13. The conductive thermosetting adhesive tape according to claim 12, wherein the acrylic polymer (X) is an acrylic polymer comprising, as an essential monomer component, a (meth)acrylic alkyl ester (a) whose alkyl moiety being a linear or branched-chain alkyl group having 1 to 14 carbon atoms.

14. The conductive thermosetting adhesive tape according to claim 12, wherein the acrylic polymer (X) is an acrylic polymer further comprising a cyano-containing monomer (b) and a carboxyl-containing monomer (c) as essential monomer components.

15. The conductive thermosetting adhesive tape according to claim 9, wherein the thermosetting adhesive layer is a thermosetting adhesive layer formed from a thermosetting adhesive composition containing a conductive filler.

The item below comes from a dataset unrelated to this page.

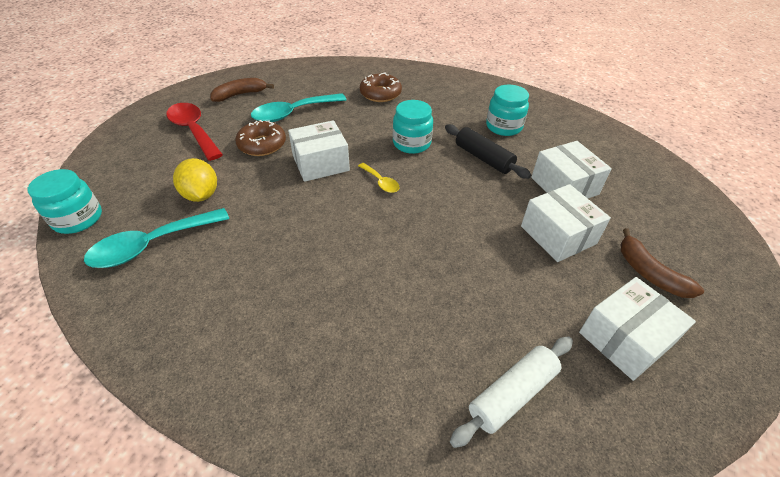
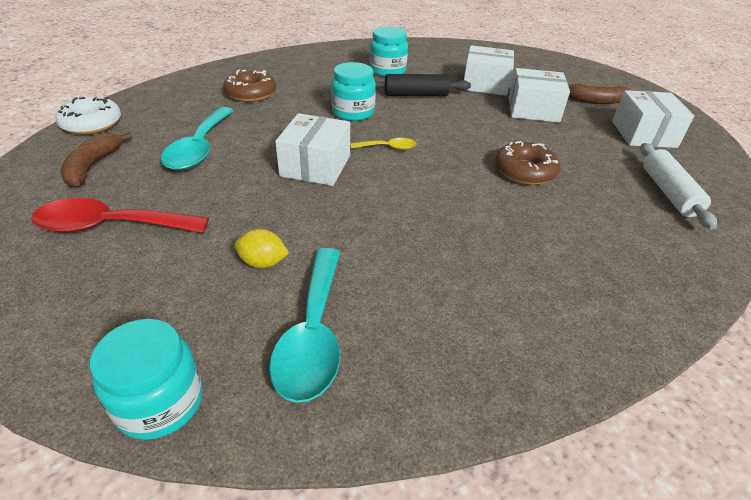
camera: 55 degrees left, 5 degrees down
(201, 195) = (263, 262): yellow lemon -> yellow lemon, size x0.67
(262, 145) = (227, 187): brown donut -> brown donut (524, 171)
(279, 70) = (92, 124): none -> white donut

16. The conductive thermosetting adhesive tape according to claim 2, wherein the thermosetting adhesive layer is a thermosetting adhesive layer formed from a thermosetting adhesive composition containing an acrylic polymer (X) as a principal component and further containing an etherified phenolic resin (Y).

17. The conductive thermosetting adhesive tape according to claim 3, wherein the thermosetting adhesive layer is a thermosetting adhesive layer formed from a thermosetting adhesive composition containing an acrylic polymer (X) as a principal component and further containing an etherified phenolic resin (Y).

18. The conductive thermosetting adhesive tape according to claim 4, wherein the thermosetting adhesive layer is a thermosetting adhesive layer formed from a thermosetting adhesive composition containing an acrylic polymer (X) as a principal component and further containing an etherified phenolic resin (Y).

19. The conductive thermosetting adhesive tape according to claim 6, wherein the acrylic polymer (X) is an acrylic polymer further comprising a cyano-containing monomer (b) and a carboxyl-containing monomer (c) as essential monomer components.

20. The conductive thermosetting adhesive tape according to claim 2, wherein the thermosetting adhesive layer is a thermosetting adhesive layer formed from a thermosetting adhesive composition containing a conductive filler.